A travers la Charte de Liptako-Gourma, le Mali, le Burkina Faso et le Niger, trois pays au destin lié par l’insécurité, ont institué, le samedi 16 septembre 2023, l’Alliance des Etats du Sahel (AES). Une nouvelle alliance militaire qui a pour objectif de, non seulement, faire face au terrorisme existant dans l’espace commun, mais aussi et surtout faire bloc contre toute autre menace portant atteinte à l’intégrité du territoire et à la souveraineté de chacun des pays membres.
« Une architecture de défense collective et d’assistance mutuelle au bénéfice de nos populations », rappelle ce passage de la charte dans un Tweet, le président de la transition du Mali, le Col. Assimi Goïta, comme vision de cette nouvelle Alliance des États du Sahel (AES), instituée par le Mali, le Burkina Faso et le Niger.
Après la dislocation de la force conjointe du G5-Sahel en 2022, suite au retrait, le 15 mai, du Mali, les pays du Sahel, plus particulièrement ceux partageant la zone rouge du Liptako-Gourma (la zone des trois frontières) décident de prendre leur destin en main. C’est à travers l’érection d’’un nouveau dispositif sécuritaire conjoint permettant désormais de faire face, sans apport extérieur, au terrorisme sous toutes ses formes dans la région ainsi que la criminalité transnationale organisée. En plus de cet objectif premier, les trois pays en transition, par cette initiative, comptent également faire front contre toute autre menace à la quiétude ou à la souveraineté des Etats qui forment l’Alliance, y compris, les mouvements armés et les rébellions. « Les Parties contractantes œuvreront en outre à la prévention, la gestion et au règlement de toute rébellion armée ou autre menace portant atteinte à l’intégrité du territoire et à la souveraineté de chacun des pays membres de l’Alliance », indique cette charte dans son article 5 tout en précisant qu’elle privilégierait bien évidemment les voies pacifiques et diplomatiques de sortie de crise, mais n’hésitera jamais à employer la force lorsque c’est nécessaire.
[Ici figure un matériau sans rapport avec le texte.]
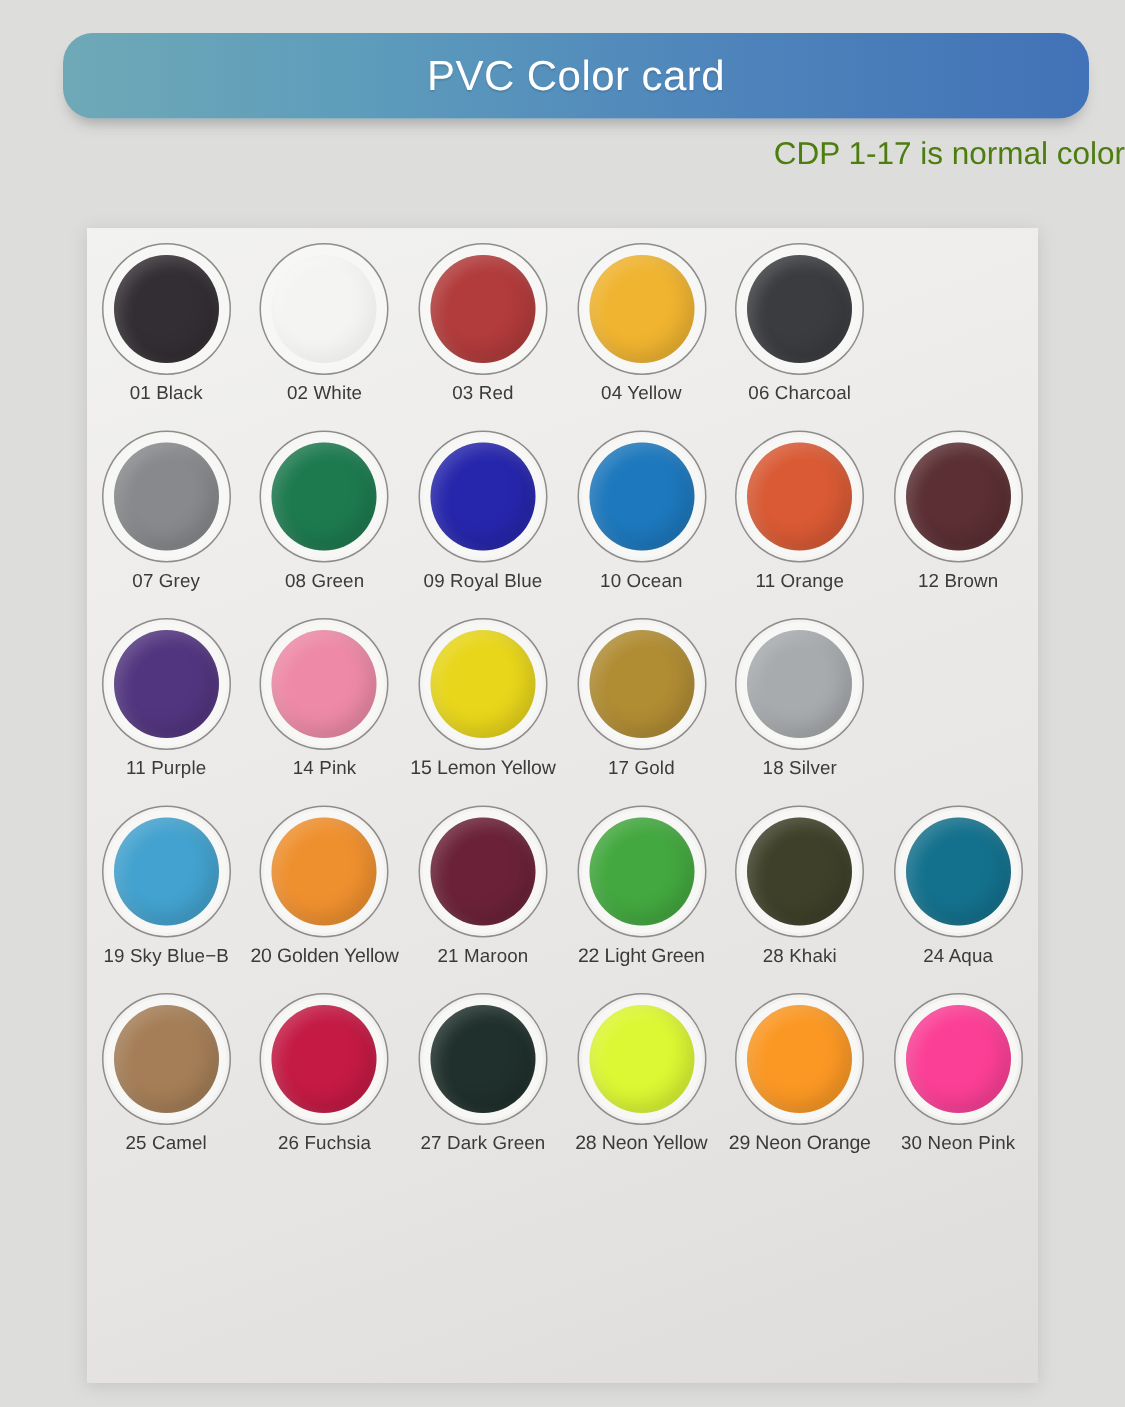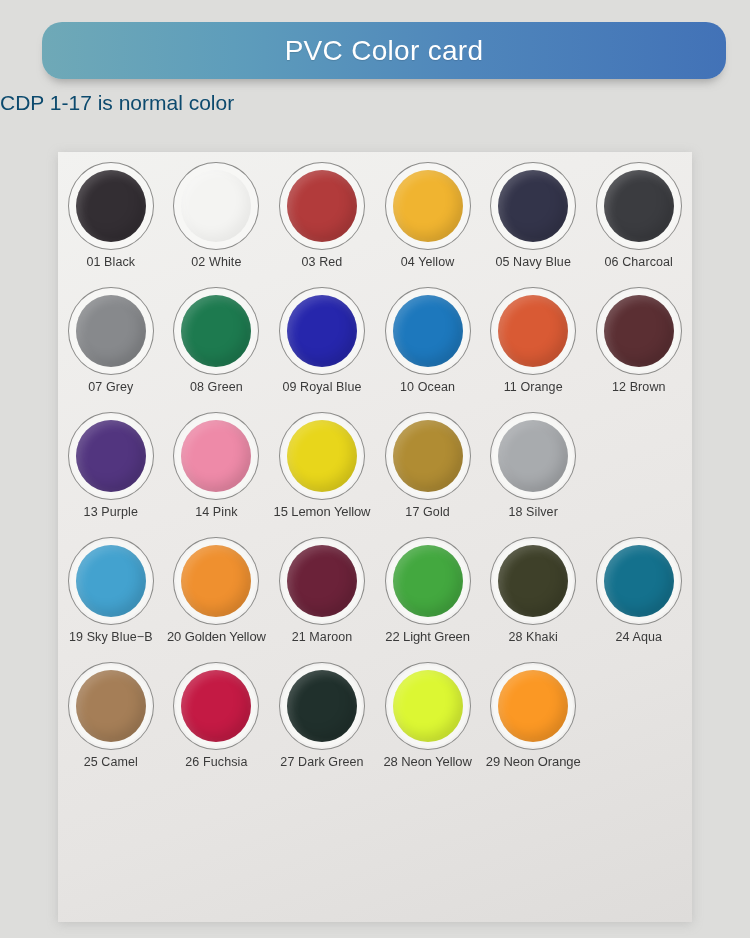--- a/index.html
+++ b/index.html
@@ -45,22 +45,22 @@
     line-height: 1;
     text-shadow: 0 1px 1px rgba(0,0,0,0.12);
   }
 
   
   .notes {
     position: absolute;
     left: 0;
     top: 90px;
     width: 750px;
-    text-align: left;
-    color: #0c4a6e;
+    text-align: right;
+    color: #4d7c0f;
     font-size: 21px;
     line-height: 25px;
     font-weight: 400;
   }
   .notes div { margin: 0; }
 
   
   .sheet {
     position: absolute;
     left: 58px;
@@ -182,28 +182,20 @@
           <div class="ring">
             <div class="bed">
               <div class="disc" style="background: rgb(240, 180, 48);"></div>
             </div>
           </div>
           <div class="label">04 Yellow</div>
         </div>
         <div class="cell">
           <div class="ring">
             <div class="bed">
-              <div class="disc" style="background: rgb(51, 52, 74);"></div>
-            </div>
-          </div>
-          <div class="label">05 Navy Blue</div>
-        </div>
-        <div class="cell">
-          <div class="ring">
-            <div class="bed">
               <div class="disc" style="background: rgb(59, 60, 64);"></div>
             </div>
           </div>
           <div class="label">06 Charcoal</div>
         </div>
       </div>
       <div class="row">
         <div class="cell">
           <div class="ring">
             <div class="bed">
@@ -253,21 +245,21 @@
           <div class="label">12 Brown</div>
         </div>
       </div>
       <div class="row">
         <div class="cell">
           <div class="ring">
             <div class="bed">
               <div class="disc" style="background: rgb(82, 53, 127);"></div>
             </div>
           </div>
-          <div class="label">13 Purple</div>
+          <div class="label">11 Purple</div>
         </div>
         <div class="cell">
           <div class="ring">
             <div class="bed">
               <div class="disc" style="background: rgb(238, 138, 168);"></div>
             </div>
           </div>
           <div class="label">14 Pink</div>
         </div>
         <div class="cell">
@@ -378,16 +370,24 @@
           </div>
           <div class="label tight">28 Neon Yellow</div>
         </div>
         <div class="cell">
           <div class="ring">
             <div class="bed">
               <div class="disc" style="background: rgb(251, 152, 36);"></div>
             </div>
           </div>
           <div class="label tight">29 Neon Orange</div>
+        </div>
+        <div class="cell">
+          <div class="ring">
+            <div class="bed">
+              <div class="disc" style="background: rgb(251, 63, 150);"></div>
+            </div>
+          </div>
+          <div class="label">30 Neon Pink</div>
         </div>
       </div>
     </div>
 </div>
 
 </body></html>

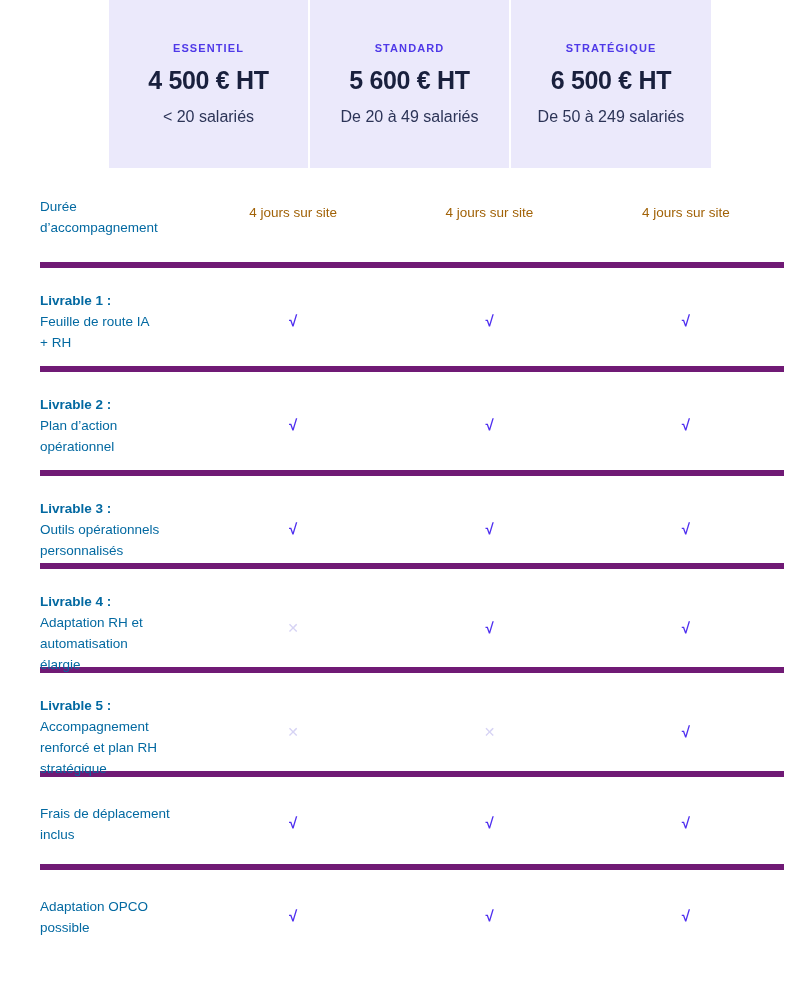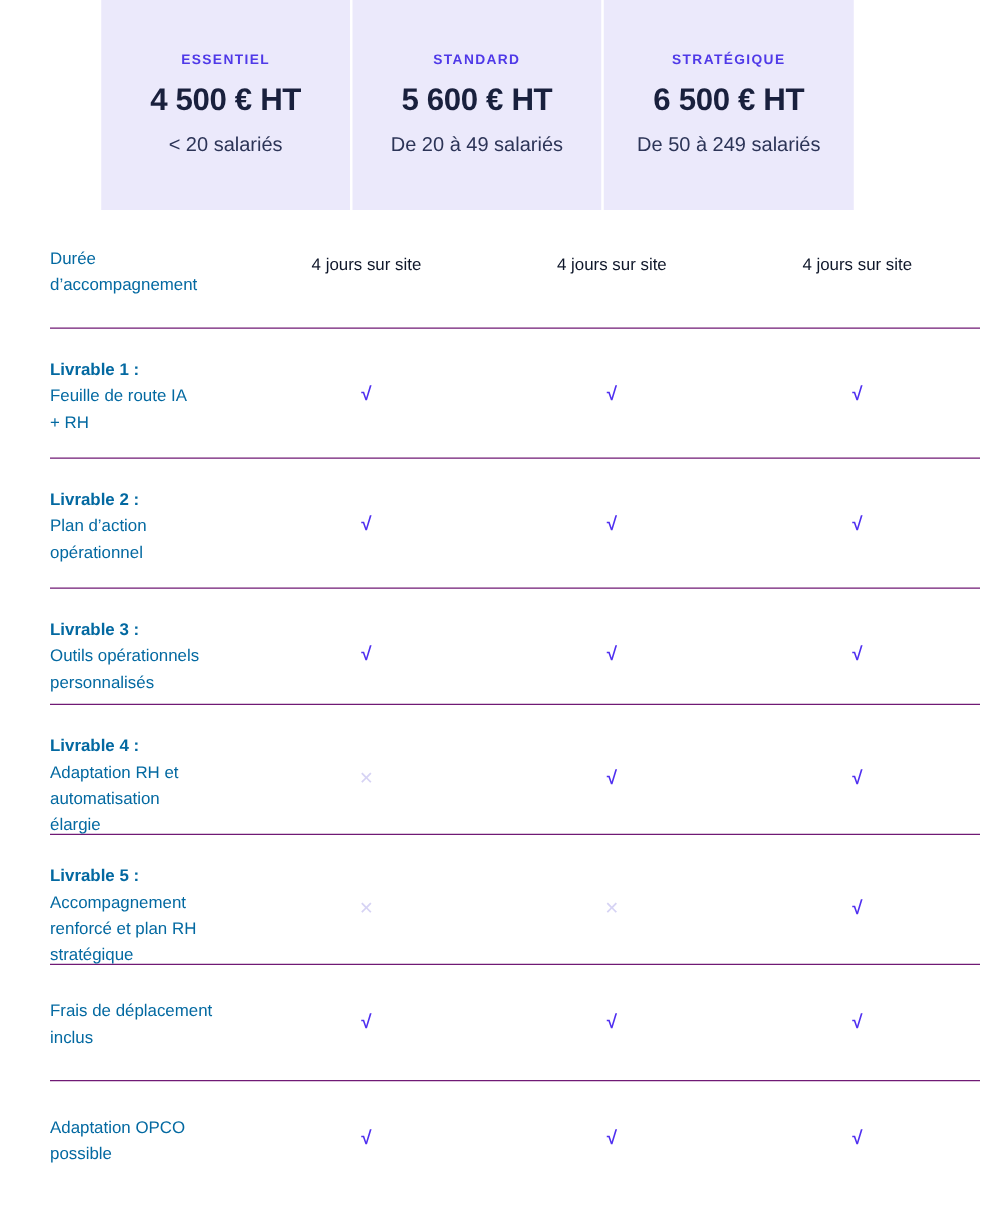--- a/index.html
+++ b/index.html
@@ -18,21 +18,21 @@
   .pricing-table {
     position: relative;
     width: 806px;
     box-sizing: border-box;
   }
 
   
   .header-row {
     display: flex;
     height: 168px;
-    padding-left: 81px;
+    padding-left: 109px;
     box-sizing: border-box;
   }
   .plan-card {
     flex: 0 0 199px;
     width: 199px;
     background: #ebe9fb;
     display: flex;
     flex-direction: column;
     align-items: center;
     justify-content: center;
@@ -71,21 +71,21 @@
   }
 
   
   .rows {
     padding: 0 11px 0 0;
   }
   .feature-row {
     display: flex;
     align-items: flex-start;
     margin: 0 11px 0 40px;
-    border-top: 1px solid #701a75;
+    border-top: 6px solid #701a75;
     box-sizing: border-box;
   }
   .feature-row.first {
     border-top: none;
   }
   .row-label {
     flex: 0 0 155px;
     width: 155px;
     font-size: 13.5px;
     line-height: 21px;
@@ -101,21 +101,21 @@
     flex: 1 1 auto;
     display: flex;
   }
   .cell {
     flex: 1 1 0;
     text-align: center;
     box-sizing: border-box;
   }
   .cell-text {
     font-size: 13.5px;
-    color: #0f172a;
+    color: #a16207;
     white-space: nowrap;
   }
   .mark-yes {
     color: #4f2ff0;
     font-size: 15px;
     font-weight: bold;
     line-height: 1;
     display: inline-block;
   }
   .mark-no {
Les parties œuvreront «… en privilégiant les voies pacifiques et diplomatiques et, en cas de nécessité, à user de la force pour faire face aux situations de rupture de la paix et de la stabilité », note toujours l’article 5 et le 6 d’ajouter que « toute atteinte à la souveraineté et à l’intégrité du territoire d’une ou plusieurs Parties contractantes sera considérée comme une agression contre les autres Parties et engagera un devoir d’assistance et de secours de toutes les Parties, de manière individuelle ou collective, y compris l’emploi de la force armée, pour rétablir et assurer la sécurité au sein de l’espace couvert par l’Alliance ».
Par contre au niveau de l’article 8, les parties ont placé des garde-fous contre différends à l’interne. Elles ne doivent jamais : « recourir entre elles, à la menace, à l’emploi de la force ou à l’agression, soit contre l’intégrité territoriale ou l’indépendance politique d’une partie ; ne pas faire de blocus des ports, des routes, des côtes ou des infrastructures stratégiques d’une Partie par les forces armées ; ne pas à partir d’un territoire mis à la disposition par une Partie, perpétrer des attaques ou des agressions contre une autre partie ou des Etats tiers ; ne pas à partir du territoire d’une Partie permettre à des groupes armés, des forces armées irrégulières ou des mercenaires de perpétrer des attaques contre un pays du champ ».
Contrairement au G5-Sahel dont le financement était conditionné à une contribution extérieure, l’Alliance des États du Sahel (AES), est exclusivement fiancée par les Etats membres.
Aussi, niveau de l’article 11, on a laissé une fenêtre ouverte à l’élargissement. Cette alliance peut être ouverte à tout autre Etat partageant les mêmes réalités géographiques, politiques, socio-culturelles qui accepte les objectifs de l’Alliance, mais faudrait-il, précise-t-on que cette demande d’adhésion soit acceptée à l’unanimité des Etats Parties.
Il faut rappeler que l’initiative de l’AES survient dans un contexte où le Mali, le Burkina Faso et le Niger ont respectivement dénoncé l’accord de coopération militaire avec la France après le renversement des gouvernements précédents jugés incapables d’apporter une solution efficace à la crise sécuritaire.
La communauté des Etats de l’Afrique de l’Ouest (CEDEAO), l’organisation sous régionale mère a même dressé une menace d’intervention militaire contre le Niger, dernier pays à vivre l’épisode de coup d’état. Mais immédiatement, le Mali et le Burkina Faso se sont engagés à défendre militairement leur voisin, le Niger en cas, d’agression de la Cédeao. Un front qui se renforce plus avec nouvelle charte.